Following the EP’s release, Dahl started work on the band’s first full-length album, “Willow.” She wanted to not only base it around a narrative theme but also expand beyond the bass-drum-guitar sound when performing the songs live. Dahl recalled that Bridgers told her, “Go get your orchestra.” So after recording “Willow” in Los Angeles with Sara Cath, Dahl headed to New York in 2017 and found Nardo, Wollowitz, Rothman, Brennan and others. Once she had the band she desired in place, she released “Willow” in March 2018.

The opening musical passage of “Madison” references the final piano outro of “Willow,” beginning where the other ends, but the two albums differ. Musically, where “Willow” is more of an alt-rock opera, “Madison” is a wall of sound with poppier leanings that key in a spectrum of emotions — the uplift of “Party Anthem,” the delightful weirdness of the wordless “Bianca Castafiore,” the wistfulness of “Wilt.” And thematically, where “Willow” is about “numbness” and “touching but not being able to feel,” “Madison” is about “loneliness” and wanting someone who is just out of reach, Dahl said. “It’s like you figured out how to have these feelings, but you have nowhere to put them.”

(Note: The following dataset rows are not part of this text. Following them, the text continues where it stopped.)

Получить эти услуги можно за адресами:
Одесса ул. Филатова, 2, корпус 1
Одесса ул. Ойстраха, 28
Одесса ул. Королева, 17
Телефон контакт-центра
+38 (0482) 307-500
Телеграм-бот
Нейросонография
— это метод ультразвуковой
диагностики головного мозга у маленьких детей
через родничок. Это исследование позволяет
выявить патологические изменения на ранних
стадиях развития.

The desire to make “Madison” happen was intense enough that nothing could stop it. Not even a mugging a month before the cave sessions, during which Dahl was slashed in the face, hand and back. After the incident, the band talked of delaying the recording to spring 2020 but decided to push ahead. Even after it was done, Dahl was concerned she had irrevocably harmed herself mentally. “But then the pandemic happened,” she said. “And I was like, ‘No, good call, because now I have a lot of time to recover.’”

At the start of last year’s lockdown, Dahl left the closetlike space she had called home in Bushwick, Brooklyn, first spending a few months in Wisconsin and then returning to Los Angeles. She spent the pandemic working on other people’s projects, both visual and musical; doing more cave recordings; putting the final touches on “Madison”; and finding it a label, Bridgers’s Saddest Factory Records.

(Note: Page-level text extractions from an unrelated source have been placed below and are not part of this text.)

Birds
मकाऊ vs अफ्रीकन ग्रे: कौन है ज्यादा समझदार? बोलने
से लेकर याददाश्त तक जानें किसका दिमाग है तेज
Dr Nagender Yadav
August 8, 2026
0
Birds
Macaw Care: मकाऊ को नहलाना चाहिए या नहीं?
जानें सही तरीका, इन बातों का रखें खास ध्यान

Dahl hopes someday to do a third album that picks up where “Madison” leaves off and uses the piano she played in the cave, then she wants to perform all three as one piece in concert. For now, more traditional shows are on the horizon, including an appearance at Pitchfork’s festival in Paris this month. But perhaps the cherry on the cake is that she is verging on the sound she has wanted to achieve since she was a teenager.

“I think that I got close with this record,” she said. “I think that it sounds like a scratched Roy Orbison CD.”